(SOURCE TEXT Opens)

She can't hook into the fleece and climb it? I keep Sophie's nails pretty well trimmed, but she can climb straight up any shirt that I'm wearing.


----------



## kailey lane

she has never shown interest in trying to climb,i think iv seen others doing that way also.but my girl hasnt as much as stood up to the wall so i guess its different for each hedgieand if this is a concern for you ,you can have the fabric up the wall enough to stop digging but not all the way up.


----------



## simply_claire

Lexxy said:


> Sorry to bring up a dead topic but I'm having this problem with my new baby.
> The biggest issue is, he poops and pees ONLY underneath his fleece. So I'm constantly having to literally scrub [I bought him his own adhesive pad] with unscented hand soap and warm water. Then rinse it with warm water. I am kinda getting tired of doing this every 3- 4 days. Another problem is he'll walk around smear his poos
> 
> ;-; It's getting miserable, and it makes him and his bed smell awful.
> That's another note entirely. Any suggestions on how to make his cage smell less like ammonia..He has 3 sets of fleeces so I can change out and wash the dirty ones, but I'm still getting a bit of an ammonia smell that does seem entirely acceptable for such a little guy.


I don't have any problem with the smell of my hedgehog's cage... but lately what I have been doing to avoid him from going digging under his fleece lining, I've taken the sides of his fleece and actually taped the sides of fleece so he can't dig or pull under them. The velcro seemed to be weak or he'd always find a way to get under. But after using the tape to close up those edges he hasn't been able to dig under, and he's now sleeping in his igloo  I just hope after a while he gets use to the habit of using his igloo instead of digging under his lining!


----------



## Hedgehogl2

*I need help to*

my hedgehog is also trying to burrow under but my problem is 
1. my hedgie is strong so I can't tape it down
2. We are using a towel because we don't know where to get all this stuff and because it to expensive for me and my family we have enough for normal stuff wheel we gave her a long rag for a bed (we just ordered a real bed for her) food dish and food water dish and of course water the hedgehog litter box my daughter is very committed to this animal and begged for it for a year she is 13 and does everything herself with no help and i dont want to take it away so any suggestions on what to do besides giving it away she has been saving up but she only came in with $2 because shoveling snow isnt the biggest money maker where we live if tape will still work please tell me she is sacred that we will have to give it away


----------



## SquirtleSquirt

Please don't post on old threads. This thread is 6 years old.

(SOURCE TEXT Closes)
(GIVEN RECORDS Opens)

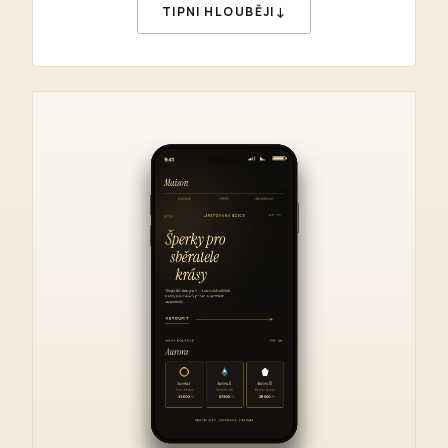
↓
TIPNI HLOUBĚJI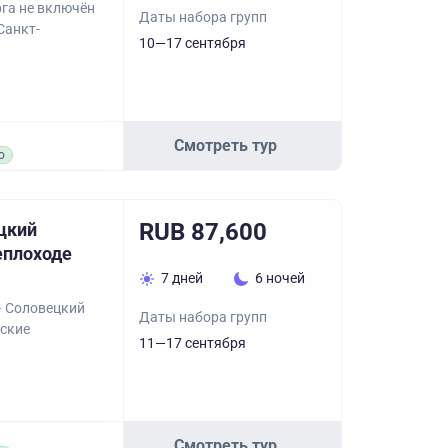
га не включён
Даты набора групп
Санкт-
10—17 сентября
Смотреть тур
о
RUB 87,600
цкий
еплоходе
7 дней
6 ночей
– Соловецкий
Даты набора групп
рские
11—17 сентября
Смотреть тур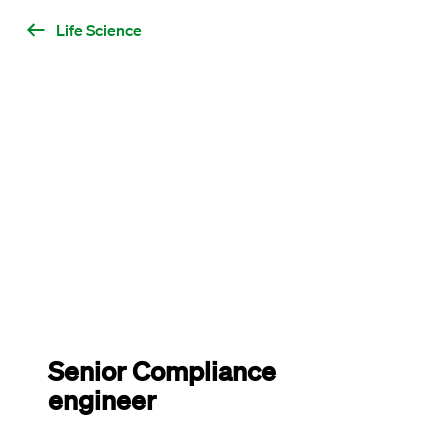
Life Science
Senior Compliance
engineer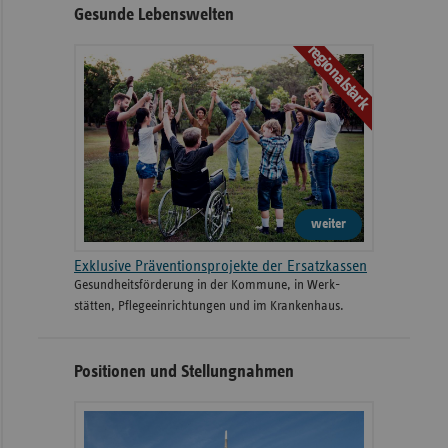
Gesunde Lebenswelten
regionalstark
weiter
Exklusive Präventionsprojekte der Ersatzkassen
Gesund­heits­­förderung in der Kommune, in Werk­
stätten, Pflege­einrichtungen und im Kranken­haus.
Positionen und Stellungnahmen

(GIVEN RECORDS Closes)

PROBLEMS TO SOLVE -
1/ In the hedgehog forum thread, what did simply_claire use to close up the sides of the fleece after the velcro proved too weak?
2/ Print the passage of the hedgehog forum thread between "She can't hook" and "the way up.", inclusive.

SOLUTIONS TO THE EXERCISE -
1/ Tape.

2/
She can't hook into the fleece and climb it? I keep Sophie's nails pretty well trimmed, but she can climb straight up any shirt that I'm wearing.


----------



## kailey lane

she has never shown interest in trying to climb,i think iv seen others doing that way also.but my girl hasnt as much as stood up to the wall so i guess its different for each hedgieand if this is a concern for you ,you can have the fabric up the wall enough to stop digging but not all the way up.